Penulis: Fidelis | Editor: Castro
MATAKALTARA.COM, NUNUKAN – Kabupaten Nunukan menghadapi situasi darurat yang mengkhawatirkan anak-anak tak lagi merasa aman bahkan di lingkungan terdekat mereka sendiri.
Dalam tiga tahun terakhir, kasus kekerasan terhadap anak dan perempuan terus terjadi bukan hanya dalam bentuk fisik, tetapi juga seksual dan psikologis.
Yang mengejutkan, sebagian besar pelaku adalah orang-orang yang seharusnya menjadi pelindung utama kakek, paman, bahkan orang tua kandung.
“Sebagian besar korban masih sangat kecil, antara usia 3 hingga 3,5 tahun. Mereka belum mengerti apa-apa, belum bisa melindungi diri. Tapi justru menjadi korban dari orang-orang terdekat,” kata Bripda Eka Kumalasari, anggota Unit PPA Reskrim Polres Nunukan.
Tren Meningkat Tapi Kesadaran Masih Rendah
Data kepolisian menunjukkan bahwa sepanjang 2023 ada 31 kasus kekerasan, meningkat menjadi 47 kasus pada 2024, dan hingga Oktober 2025, sudah ada 34 kasus tercatat.
Angka ini menunjukkan bahwa meskipun regulasi telah dibuat, implementasinya belum maksimal.
Dalam Sosialisasi Perda No. 17 Tahun 2025 tentang Perlindungan Perempuan dan Anak, Sekretaris Komisi I DPRD Nunukan, Muhammad Mansur, menyatakan bahwa era teknologi telah menambah kompleksitas ancaman terhadap anak-anak.
“Kita harus sadar bahwa kekerasan kini tidak hanya terjadi secara fisik. Teknologi bisa menjadi alat baru eksploitasi jika orang tua lengah,” ujar Mansur Kepada MataKaltara.com, Jumat (10/10/2025), siang.
Perda Sudah Ada Tapi Butuh Aksi Nyata
DPRD Nunukan mendesak Satpol PP dan Dinas Sosial, Pemberdayaan Perempuan dan Perlindungan Anak (P3A) untuk memperketat pengawasan di area rawan seperti tempat hiburan malam, yang kerap menjadi sarang eksploitasi anak dan perempuan.
“Kami ingin Perda ini tidak hanya jadi dokumen. Harus ditegakkan di lapangan. Butuh sinergi semua pihak, termasuk masyarakat,” lanjut Mansur.

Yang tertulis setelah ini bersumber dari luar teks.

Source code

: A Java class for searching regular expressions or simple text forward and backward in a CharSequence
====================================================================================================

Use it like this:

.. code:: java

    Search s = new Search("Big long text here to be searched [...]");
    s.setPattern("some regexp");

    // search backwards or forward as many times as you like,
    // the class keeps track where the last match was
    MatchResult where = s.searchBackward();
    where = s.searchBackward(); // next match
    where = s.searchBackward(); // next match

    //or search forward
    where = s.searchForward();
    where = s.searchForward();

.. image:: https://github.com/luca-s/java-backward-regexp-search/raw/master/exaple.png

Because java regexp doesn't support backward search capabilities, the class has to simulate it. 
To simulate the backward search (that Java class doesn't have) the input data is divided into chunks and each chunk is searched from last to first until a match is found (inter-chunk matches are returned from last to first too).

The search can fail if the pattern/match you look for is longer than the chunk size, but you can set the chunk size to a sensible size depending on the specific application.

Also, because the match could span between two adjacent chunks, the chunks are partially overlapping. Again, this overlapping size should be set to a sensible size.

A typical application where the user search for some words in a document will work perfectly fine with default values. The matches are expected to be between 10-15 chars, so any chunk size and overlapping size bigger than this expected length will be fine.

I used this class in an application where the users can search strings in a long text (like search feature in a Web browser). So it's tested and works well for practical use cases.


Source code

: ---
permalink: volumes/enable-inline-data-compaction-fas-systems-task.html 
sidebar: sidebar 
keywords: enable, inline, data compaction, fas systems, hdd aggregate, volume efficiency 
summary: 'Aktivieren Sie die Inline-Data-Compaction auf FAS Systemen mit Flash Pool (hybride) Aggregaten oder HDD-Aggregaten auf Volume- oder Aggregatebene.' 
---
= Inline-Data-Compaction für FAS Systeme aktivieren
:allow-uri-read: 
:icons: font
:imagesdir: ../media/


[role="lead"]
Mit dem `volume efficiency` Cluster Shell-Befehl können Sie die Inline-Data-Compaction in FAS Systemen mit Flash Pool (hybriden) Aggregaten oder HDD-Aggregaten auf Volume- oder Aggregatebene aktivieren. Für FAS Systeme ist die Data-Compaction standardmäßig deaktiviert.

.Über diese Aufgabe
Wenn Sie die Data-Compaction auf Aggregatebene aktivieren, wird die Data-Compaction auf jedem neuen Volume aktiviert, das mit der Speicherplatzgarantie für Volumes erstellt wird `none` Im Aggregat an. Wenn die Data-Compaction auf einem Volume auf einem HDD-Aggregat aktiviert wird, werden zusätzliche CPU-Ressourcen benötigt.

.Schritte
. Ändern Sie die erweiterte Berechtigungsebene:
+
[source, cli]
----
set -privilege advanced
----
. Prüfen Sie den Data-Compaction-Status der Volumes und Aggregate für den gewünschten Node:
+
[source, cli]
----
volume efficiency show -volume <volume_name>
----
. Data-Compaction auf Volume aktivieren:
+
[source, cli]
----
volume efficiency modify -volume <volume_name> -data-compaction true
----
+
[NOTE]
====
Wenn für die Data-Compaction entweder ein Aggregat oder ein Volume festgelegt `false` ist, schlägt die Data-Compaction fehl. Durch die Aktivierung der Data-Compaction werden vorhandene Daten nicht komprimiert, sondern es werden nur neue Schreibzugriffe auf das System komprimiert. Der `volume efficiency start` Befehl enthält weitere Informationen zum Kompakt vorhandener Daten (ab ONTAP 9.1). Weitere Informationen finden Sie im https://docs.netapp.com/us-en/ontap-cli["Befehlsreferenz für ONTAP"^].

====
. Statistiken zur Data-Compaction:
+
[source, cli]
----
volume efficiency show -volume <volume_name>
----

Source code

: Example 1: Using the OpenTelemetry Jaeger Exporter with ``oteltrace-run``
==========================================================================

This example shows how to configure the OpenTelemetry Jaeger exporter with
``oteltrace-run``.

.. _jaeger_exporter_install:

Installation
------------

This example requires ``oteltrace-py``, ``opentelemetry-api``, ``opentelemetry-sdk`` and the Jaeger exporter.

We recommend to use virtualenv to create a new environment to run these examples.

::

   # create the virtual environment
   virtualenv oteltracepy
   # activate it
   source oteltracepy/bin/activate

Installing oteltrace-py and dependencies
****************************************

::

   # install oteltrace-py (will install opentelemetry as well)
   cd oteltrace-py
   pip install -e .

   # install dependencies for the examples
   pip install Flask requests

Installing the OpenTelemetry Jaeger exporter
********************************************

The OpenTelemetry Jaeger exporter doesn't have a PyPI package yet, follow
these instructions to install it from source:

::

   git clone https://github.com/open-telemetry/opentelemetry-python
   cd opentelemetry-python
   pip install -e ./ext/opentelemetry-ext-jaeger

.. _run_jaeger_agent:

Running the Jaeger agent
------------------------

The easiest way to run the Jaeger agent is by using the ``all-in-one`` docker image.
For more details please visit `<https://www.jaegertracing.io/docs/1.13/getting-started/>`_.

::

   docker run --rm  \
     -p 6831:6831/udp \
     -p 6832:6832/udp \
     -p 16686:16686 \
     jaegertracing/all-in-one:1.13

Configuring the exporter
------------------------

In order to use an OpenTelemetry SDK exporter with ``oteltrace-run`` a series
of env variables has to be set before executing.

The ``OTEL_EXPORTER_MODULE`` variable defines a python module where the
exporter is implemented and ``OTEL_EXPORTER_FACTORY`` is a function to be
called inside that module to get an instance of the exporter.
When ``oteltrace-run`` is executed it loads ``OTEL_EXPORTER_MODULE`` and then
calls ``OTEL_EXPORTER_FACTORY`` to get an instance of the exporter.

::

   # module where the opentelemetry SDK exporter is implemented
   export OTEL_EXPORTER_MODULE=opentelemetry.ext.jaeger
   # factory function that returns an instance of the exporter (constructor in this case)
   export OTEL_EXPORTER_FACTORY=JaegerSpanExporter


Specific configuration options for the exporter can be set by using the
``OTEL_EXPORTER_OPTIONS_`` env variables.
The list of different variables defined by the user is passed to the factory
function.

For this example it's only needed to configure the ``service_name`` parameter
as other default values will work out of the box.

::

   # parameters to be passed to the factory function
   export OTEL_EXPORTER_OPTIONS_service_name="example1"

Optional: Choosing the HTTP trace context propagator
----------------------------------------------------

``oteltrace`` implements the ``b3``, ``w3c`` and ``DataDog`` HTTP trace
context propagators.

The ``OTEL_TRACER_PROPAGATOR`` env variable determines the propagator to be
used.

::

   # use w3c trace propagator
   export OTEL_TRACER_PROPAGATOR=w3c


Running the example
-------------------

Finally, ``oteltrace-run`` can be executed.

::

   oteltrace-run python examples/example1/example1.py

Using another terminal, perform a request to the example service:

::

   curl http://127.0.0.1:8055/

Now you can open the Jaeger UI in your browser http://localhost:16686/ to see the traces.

Kekerasan Tak Pandang Jenis Kelamin
Bripda Eka juga mengingatkan bahwa korban kekerasan seksual tak hanya anak perempuan. Anak laki-laki pun menjadi korban sodomi, dan jumlahnya tidak sedikit.
Ini menunjukkan bahwa semua anak rentan. Perlindungan harus menyeluruh dan tanpa diskriminasi.
Lebih parah lagi, ada laporan kekerasan bahkan terjadi sejak anak masih dalam kandungan, ketika seorang ibu menyakiti janinnya sendiri. Fakta-fakta ini menampar kesadaran publik kekerasan bisa terjadi di mana saja, bahkan di rahim yang seharusnya menjadi tempat paling aman.
Saatnya Semua Terlibat
DPRD, aparat hukum, dan masyarakat harus saling mendukung. Namun, kunci utama ada di tangan keluarga.
“Orang tua adalah benteng pertama dan utama. Mereka harus lebih aktif mendampingi, mendidik, dan melindungi,” tutup Mansur.